Assignment: Convert the entries into a JSON list of strings with one string per line, starting at the first entry and ending at the line containing "Reading right to", both included. Leave out blank lines and the pictures.
====== Data provided ======
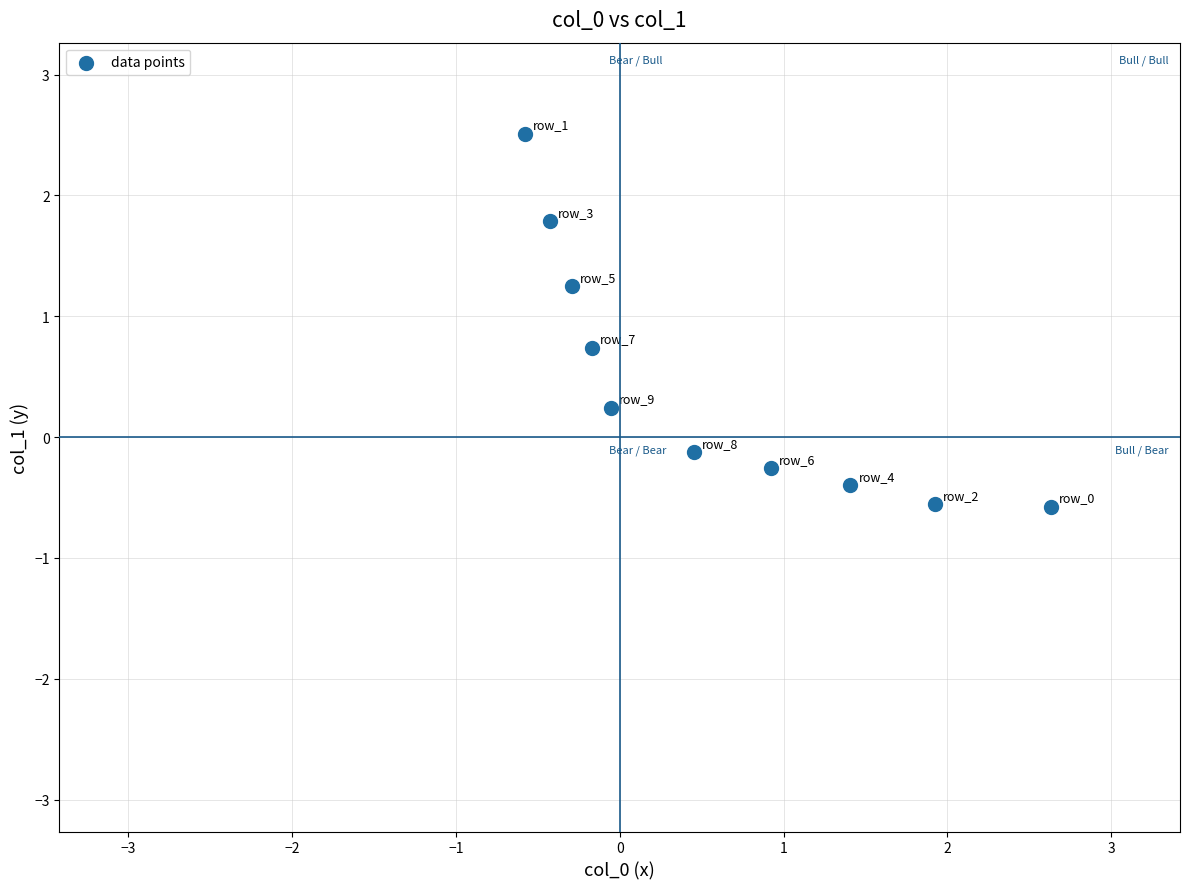

What is the average X value?

0.6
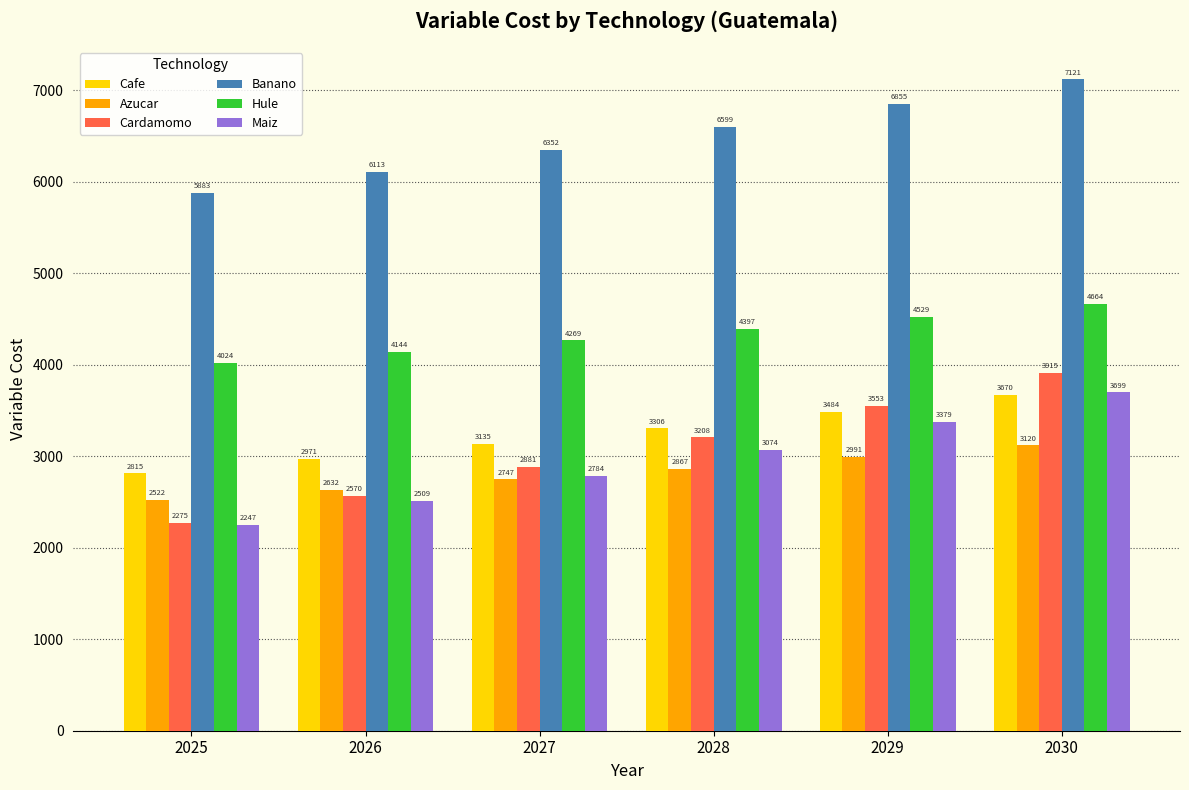

What is the difference between the second highest and minimum values in the Hule series?

505.0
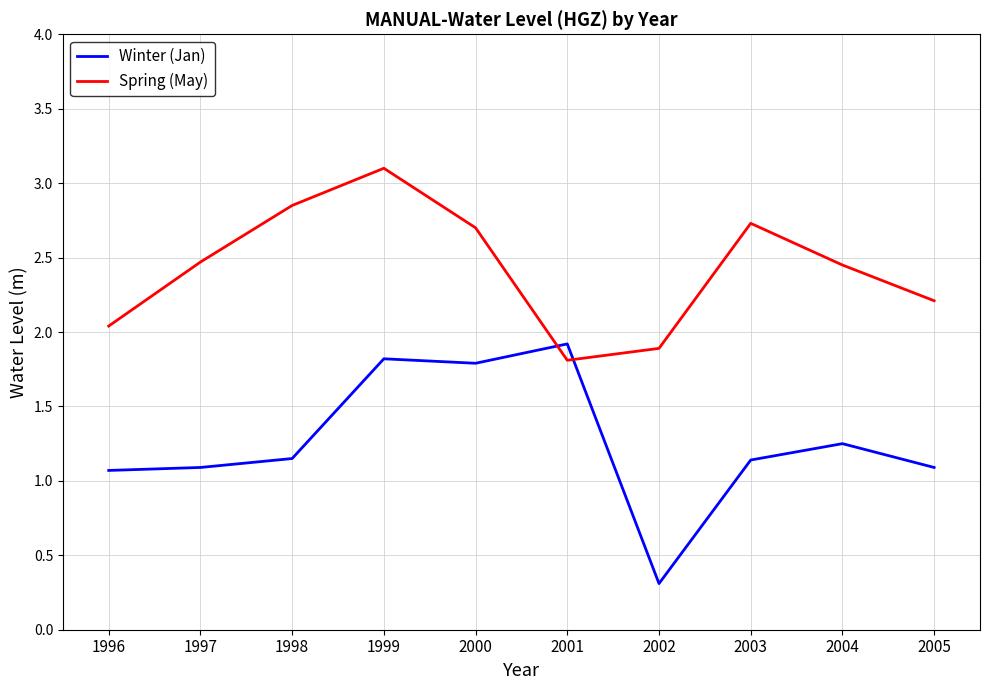

Does the chart display data point markers on the line(s)?

No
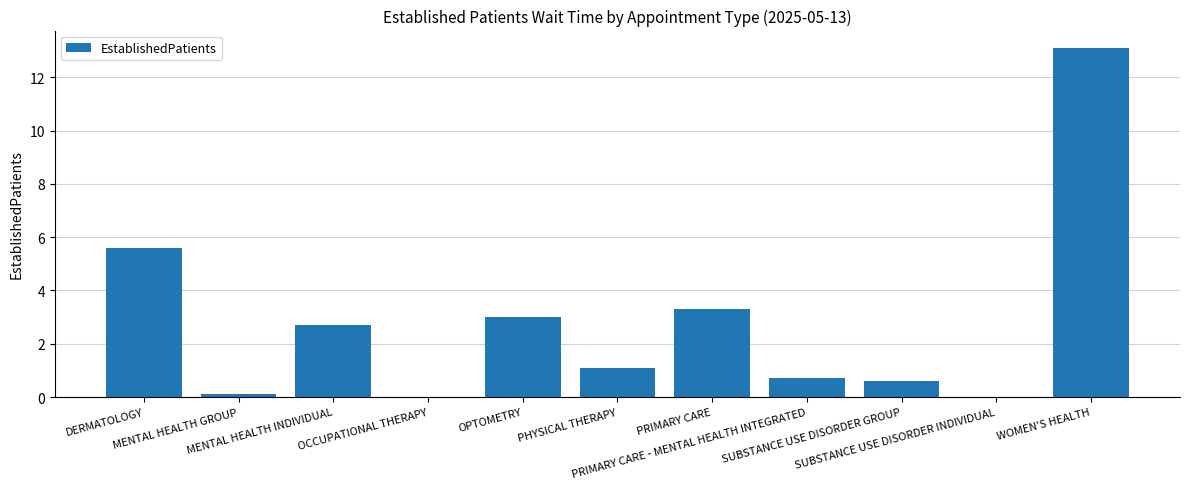

What is the maximum value shown in the chart?

13.1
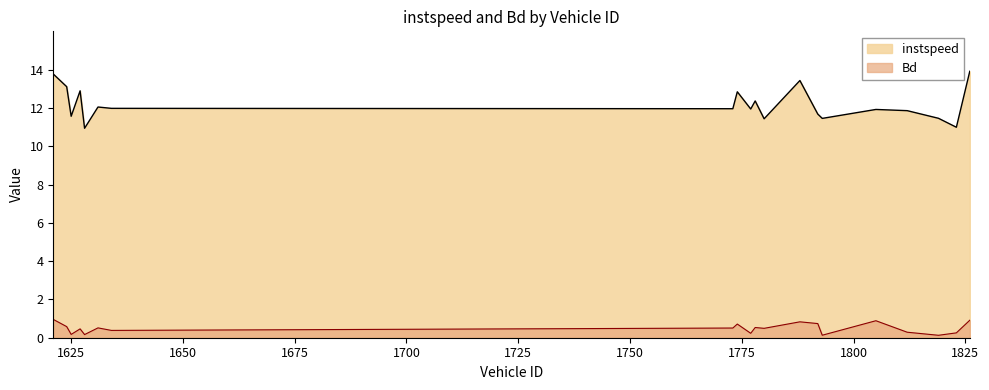

Reading right to left, transcribe all the data shown in this chart.

instspeed: 13.9	11.0	11.5	11.9	11.9	11.5	11.7	13.4	11.4	12.4	11.9	12.8	12.0	12.0	12.0	10.9	12.9	11.6	13.1	13.8
Bd: 0.9	0.3	0.1	0.3	0.9	0.1	0.7	0.8	0.5	0.5	0.2	0.7	0.5	0.4	0.5	0.2	0.5	0.2	0.6	1.0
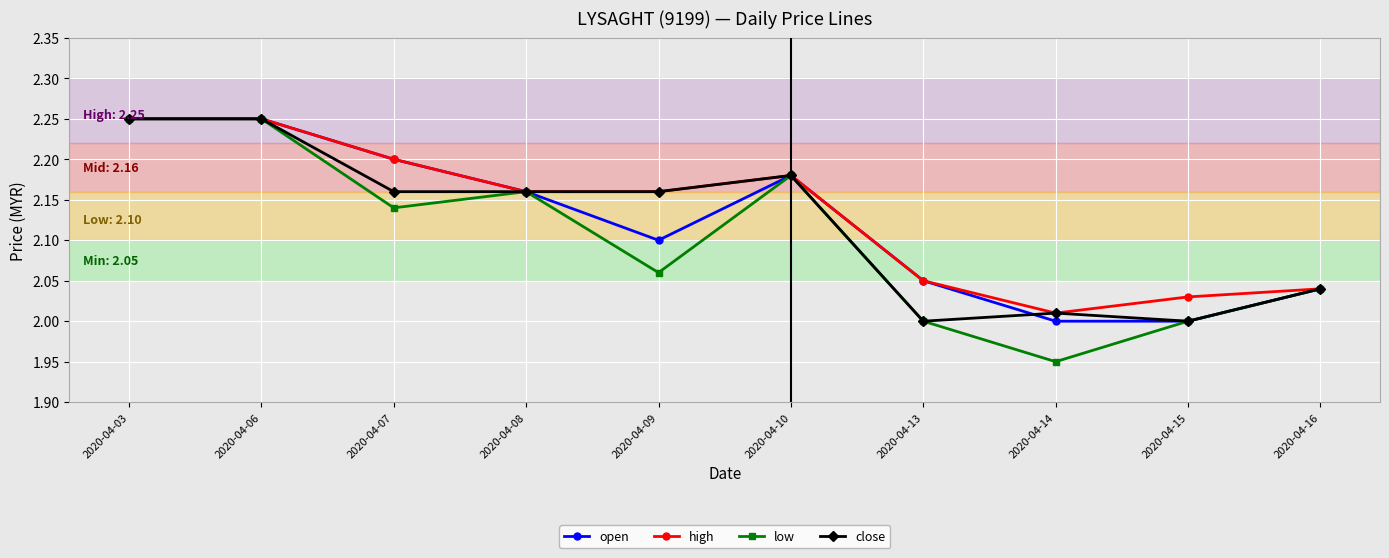

How many open values are between 2 and 3?

10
======
Result:
[
  "What is the average X value?",
  "0.6",
  "What is the difference between the second highest and minimum values in the Hule series?",
  "505.0",
  "Does the chart display data point markers on the line(s)?",
  "No",
  "What is the maximum value shown in the chart?",
  "13.1",
  "Reading right to left, transcribe all the data shown in this chart."
]